* AUFGABEN:
• 1. Wie ist die Verbindungsstange (20) laut Anspruch 5 der Patentansprüche zur Schließvorrichtung mit Basküleverschluss ausgestaltet?
• 2. Übertrage diesen Satz aus den Patentansprüchen zur Schließvorrichtung mit Basküleverschluss ins Englische: „Schließvorrichtung mit Basküleverschluss nach irgendeinem der vorgehenden Ansprüche, dadurch gekennzeichnet, dass die Verbindungsstange (20) als ein Gussstück ausgestaltet ist.“
• 3. Schreibe die Patentansprüche zur Schließvorrichtung mit Basküleverschluss im Anschluss an den letzten Anspruch weiter.

* LESETEXT:
========

2. Schließvorrichtung mit Basküleverschluss nach Anspruch 1, dadurch gekennzeichnet, dass in dem Vorderrandbereich (8) des Gehäusekastens (2) beiderseits des Federriegels
(12) Führungsstifte (27, 28) für die Führung der Verbindungsstange (20) angeordnet
sind.
3. Schließvorrichtung mit Basküleverschluss nach Anspruch 2, dadurch gekennzeichnet, dass die Verbindungsstange (20) geeignet vorgesehen ist, um durch seine Öffnung (21) hindurch
sich in die beiden Führungsstifte (27, 28) einzufügen, um seine Führung in der Richtung
der Bewegung der Betätigungsstangen (18, 19) zu sichern.
4. Schließvorrichtung mit Basküleverschluss nach Anspruch 2 oder 3, dadurch gekennzeichnet, dass im Bereich der Führungsstifte (27, 28) Öffnungen und/oder Zapfen für die Befestigung
des Gehäusekastens (2) an einem Stulp angeordnet sind, wobei die besagten Führungsstifte
(27, 28) geeignet seien, um zwischen dem Gehäusekasten (2) und diesem Stulp Verstrebungsmittel
für die freie Bewegung der Verbindungsstange (20) zu bilden.
5. Schließvorrichtung mit Basküleverschluss nach irgendeinem der vorgehenden Ansprüche,
dadurch gekennzeichnet, dass die Verbindungsstange (20) als ein Gussstück ausgestaltet ist.
6. Schließvorrichtung mit Basküleverschluss nach irgendeinem der Ansprüche 1 bis 4, dadurch gekennzeichnet, dass die Verbindungsstange (20) als ein Schmiede-Tiefziehzteil vorgesehen ist.
7. Schließvorrichtung mit Basküleverschluss nach irgendeinem der vorgehenden Ansprüche,
dadurch gekennzeichnet, dass die Verbindungsstange (20) zwei Schenkel (23, 24) umfasst, die sich in der Richtung
der Bewegung der Betätigungsstangen (18, 19) erstrecken und beiderseits die Öffnung
(21) für den Durchgang des Federriegels (12) abgrenzen, wobei die besagten Schenkel
(23, 24) an jedem von ihren Enden die Verbindungsansätze (25, 26) verbinden.

========

* GEGEBENE DATEN:
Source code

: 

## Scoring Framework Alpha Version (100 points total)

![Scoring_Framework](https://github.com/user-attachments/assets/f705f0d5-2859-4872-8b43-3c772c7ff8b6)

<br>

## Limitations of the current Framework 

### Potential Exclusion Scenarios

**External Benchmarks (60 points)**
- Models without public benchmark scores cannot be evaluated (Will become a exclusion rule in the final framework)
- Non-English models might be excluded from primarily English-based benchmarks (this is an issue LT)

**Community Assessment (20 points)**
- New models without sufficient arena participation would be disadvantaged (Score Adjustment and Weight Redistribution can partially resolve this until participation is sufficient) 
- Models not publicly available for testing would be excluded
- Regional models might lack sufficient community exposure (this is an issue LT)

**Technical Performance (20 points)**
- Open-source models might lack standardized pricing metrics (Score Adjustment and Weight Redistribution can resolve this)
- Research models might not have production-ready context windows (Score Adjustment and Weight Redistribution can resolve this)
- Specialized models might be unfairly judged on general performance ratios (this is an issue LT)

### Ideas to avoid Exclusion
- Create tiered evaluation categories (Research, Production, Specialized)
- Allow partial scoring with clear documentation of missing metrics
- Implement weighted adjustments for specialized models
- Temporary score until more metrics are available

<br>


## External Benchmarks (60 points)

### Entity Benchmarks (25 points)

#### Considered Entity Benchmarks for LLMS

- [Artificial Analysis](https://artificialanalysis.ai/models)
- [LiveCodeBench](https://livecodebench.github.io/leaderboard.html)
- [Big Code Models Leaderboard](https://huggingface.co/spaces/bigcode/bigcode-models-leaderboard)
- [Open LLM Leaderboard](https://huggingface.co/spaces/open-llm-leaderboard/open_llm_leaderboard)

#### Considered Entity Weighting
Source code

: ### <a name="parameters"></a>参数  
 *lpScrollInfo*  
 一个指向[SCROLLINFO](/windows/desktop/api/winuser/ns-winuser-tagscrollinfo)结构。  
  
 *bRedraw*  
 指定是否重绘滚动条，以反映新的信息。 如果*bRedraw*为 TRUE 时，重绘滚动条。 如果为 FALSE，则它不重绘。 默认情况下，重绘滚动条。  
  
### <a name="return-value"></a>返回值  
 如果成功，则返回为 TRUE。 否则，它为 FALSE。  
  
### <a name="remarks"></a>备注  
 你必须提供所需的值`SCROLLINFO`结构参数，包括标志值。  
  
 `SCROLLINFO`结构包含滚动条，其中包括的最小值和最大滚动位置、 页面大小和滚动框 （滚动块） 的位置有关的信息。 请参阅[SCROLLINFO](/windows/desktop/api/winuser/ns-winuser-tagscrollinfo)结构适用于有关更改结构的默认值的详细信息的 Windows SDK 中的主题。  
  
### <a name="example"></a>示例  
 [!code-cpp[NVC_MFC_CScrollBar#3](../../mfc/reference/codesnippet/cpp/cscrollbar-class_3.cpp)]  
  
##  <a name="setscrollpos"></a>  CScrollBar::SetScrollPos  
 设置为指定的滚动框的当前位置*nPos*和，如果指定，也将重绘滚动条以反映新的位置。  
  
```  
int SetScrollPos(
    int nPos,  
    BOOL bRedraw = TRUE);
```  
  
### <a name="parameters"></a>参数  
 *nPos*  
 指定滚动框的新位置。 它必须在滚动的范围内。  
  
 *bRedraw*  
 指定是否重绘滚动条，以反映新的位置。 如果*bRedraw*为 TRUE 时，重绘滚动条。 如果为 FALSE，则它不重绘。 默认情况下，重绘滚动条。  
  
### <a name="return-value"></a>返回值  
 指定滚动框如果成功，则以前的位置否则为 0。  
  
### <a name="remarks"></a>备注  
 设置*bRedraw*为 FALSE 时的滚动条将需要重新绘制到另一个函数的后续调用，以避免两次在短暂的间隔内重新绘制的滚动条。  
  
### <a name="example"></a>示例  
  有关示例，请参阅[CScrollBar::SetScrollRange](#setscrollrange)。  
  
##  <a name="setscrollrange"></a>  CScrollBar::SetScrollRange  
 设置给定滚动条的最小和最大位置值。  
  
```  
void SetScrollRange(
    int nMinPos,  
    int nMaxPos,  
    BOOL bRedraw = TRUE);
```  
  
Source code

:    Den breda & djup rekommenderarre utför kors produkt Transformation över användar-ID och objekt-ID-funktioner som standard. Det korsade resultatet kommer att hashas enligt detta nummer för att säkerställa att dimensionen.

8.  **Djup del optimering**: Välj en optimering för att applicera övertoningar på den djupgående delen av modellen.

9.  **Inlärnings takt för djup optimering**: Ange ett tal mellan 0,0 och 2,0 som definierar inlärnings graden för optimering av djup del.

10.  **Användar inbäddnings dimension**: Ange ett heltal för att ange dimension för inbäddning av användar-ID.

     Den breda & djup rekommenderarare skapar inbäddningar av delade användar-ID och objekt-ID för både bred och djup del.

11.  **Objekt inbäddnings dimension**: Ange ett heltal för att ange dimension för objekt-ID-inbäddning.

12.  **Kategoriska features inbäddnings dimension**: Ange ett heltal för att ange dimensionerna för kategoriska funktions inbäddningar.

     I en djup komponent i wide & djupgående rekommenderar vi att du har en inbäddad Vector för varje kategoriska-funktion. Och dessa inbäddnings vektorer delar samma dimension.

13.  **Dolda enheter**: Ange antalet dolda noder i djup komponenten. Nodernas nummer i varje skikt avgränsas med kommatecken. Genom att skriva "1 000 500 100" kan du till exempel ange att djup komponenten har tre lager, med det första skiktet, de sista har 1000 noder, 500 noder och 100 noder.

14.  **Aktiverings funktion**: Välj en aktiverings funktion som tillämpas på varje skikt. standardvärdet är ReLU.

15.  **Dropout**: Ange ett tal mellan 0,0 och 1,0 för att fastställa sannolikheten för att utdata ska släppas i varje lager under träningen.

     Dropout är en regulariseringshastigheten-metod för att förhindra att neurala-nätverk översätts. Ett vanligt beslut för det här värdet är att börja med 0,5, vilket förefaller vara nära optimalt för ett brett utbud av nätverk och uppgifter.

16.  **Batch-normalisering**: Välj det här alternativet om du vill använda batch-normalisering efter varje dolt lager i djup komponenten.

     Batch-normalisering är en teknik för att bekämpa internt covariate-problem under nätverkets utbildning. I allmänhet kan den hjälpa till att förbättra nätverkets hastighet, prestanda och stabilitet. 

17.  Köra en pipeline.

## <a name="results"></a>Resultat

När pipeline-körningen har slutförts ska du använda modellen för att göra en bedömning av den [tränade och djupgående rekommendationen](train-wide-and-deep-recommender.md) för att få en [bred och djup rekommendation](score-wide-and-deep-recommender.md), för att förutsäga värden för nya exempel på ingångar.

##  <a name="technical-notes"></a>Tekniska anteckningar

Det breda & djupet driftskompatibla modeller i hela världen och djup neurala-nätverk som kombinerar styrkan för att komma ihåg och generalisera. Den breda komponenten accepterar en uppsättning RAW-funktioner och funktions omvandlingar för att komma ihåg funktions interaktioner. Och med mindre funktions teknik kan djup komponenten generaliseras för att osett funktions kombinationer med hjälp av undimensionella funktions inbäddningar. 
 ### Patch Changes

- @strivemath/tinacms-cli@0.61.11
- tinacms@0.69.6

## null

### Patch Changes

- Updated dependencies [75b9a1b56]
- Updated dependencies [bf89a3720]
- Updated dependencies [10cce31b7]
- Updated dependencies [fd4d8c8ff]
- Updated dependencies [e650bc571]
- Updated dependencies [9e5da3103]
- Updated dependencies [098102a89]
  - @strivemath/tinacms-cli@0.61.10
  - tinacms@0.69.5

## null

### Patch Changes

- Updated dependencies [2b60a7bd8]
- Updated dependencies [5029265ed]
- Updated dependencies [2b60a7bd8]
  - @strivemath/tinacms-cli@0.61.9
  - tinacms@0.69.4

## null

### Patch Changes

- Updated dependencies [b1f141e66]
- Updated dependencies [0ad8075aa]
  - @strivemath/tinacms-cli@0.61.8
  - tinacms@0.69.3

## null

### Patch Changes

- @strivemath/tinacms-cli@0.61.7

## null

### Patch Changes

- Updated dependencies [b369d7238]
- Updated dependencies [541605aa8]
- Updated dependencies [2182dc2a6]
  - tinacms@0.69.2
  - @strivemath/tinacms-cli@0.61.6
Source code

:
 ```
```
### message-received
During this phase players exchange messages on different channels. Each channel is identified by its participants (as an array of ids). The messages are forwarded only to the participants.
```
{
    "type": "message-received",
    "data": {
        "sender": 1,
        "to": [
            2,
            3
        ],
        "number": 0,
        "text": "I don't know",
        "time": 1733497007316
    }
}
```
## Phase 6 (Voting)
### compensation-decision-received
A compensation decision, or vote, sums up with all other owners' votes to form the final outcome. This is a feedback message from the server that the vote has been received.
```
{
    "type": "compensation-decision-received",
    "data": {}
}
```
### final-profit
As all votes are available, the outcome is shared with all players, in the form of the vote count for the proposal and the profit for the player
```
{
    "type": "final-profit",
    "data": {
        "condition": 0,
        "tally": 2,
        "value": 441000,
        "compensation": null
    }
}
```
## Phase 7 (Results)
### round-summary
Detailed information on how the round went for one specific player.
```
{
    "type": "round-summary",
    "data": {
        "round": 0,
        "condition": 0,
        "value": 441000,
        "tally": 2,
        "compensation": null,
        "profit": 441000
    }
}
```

========

* LÖSUNGEN:
• 1. Als ein Gussstück.

• 2. Locking device with an espagnolette fastener according to any one of the preceding claims, characterized in that the connecting bar (20) is designed as a casting.

• 3.
8. Schließvorrichtung mit Basküleverschluss nach Anspruch 7, dadurch gekennzeichnet, dass zumindest der Verbindungsansatz (25), der vorgesehen ist, um mit der Betätigungsstange
(18), die sich über dem Gehäusekasten (2) erstreckt, zusammenzuwirken, eine im Querschnitt
U-förmige Struktur für die Aufnahme durch Einrasten und die Befestigung des Endbereichs
einer solchen Betätigungsstange (18) aufweist.
9. Schließvorrichtung mit Basküleverschluss nach irgendeinem der Ansprüche 2 bis 8, dadurch gekennzeichnet, dass das Gehäuse (30) beiderseits des Einschnitts (32) zwei Schenkel (33, 34) umfasst,
deren Endbereiche die Führungsstifte (27, 28) für die Verbindungsstange (20) bilden,
wobei auf ihrer Seite (35) in Richtung des Einschnitts (32) diese Schenkel (33, 34)
eine Führungsrippe (36) umfassen, auf welche eine Führungsnut (37), die der Kopf (13)
des Federriegels (12) im Bereich seiner oberen (38) und unteren Seite (39) umfasst,
eingreift.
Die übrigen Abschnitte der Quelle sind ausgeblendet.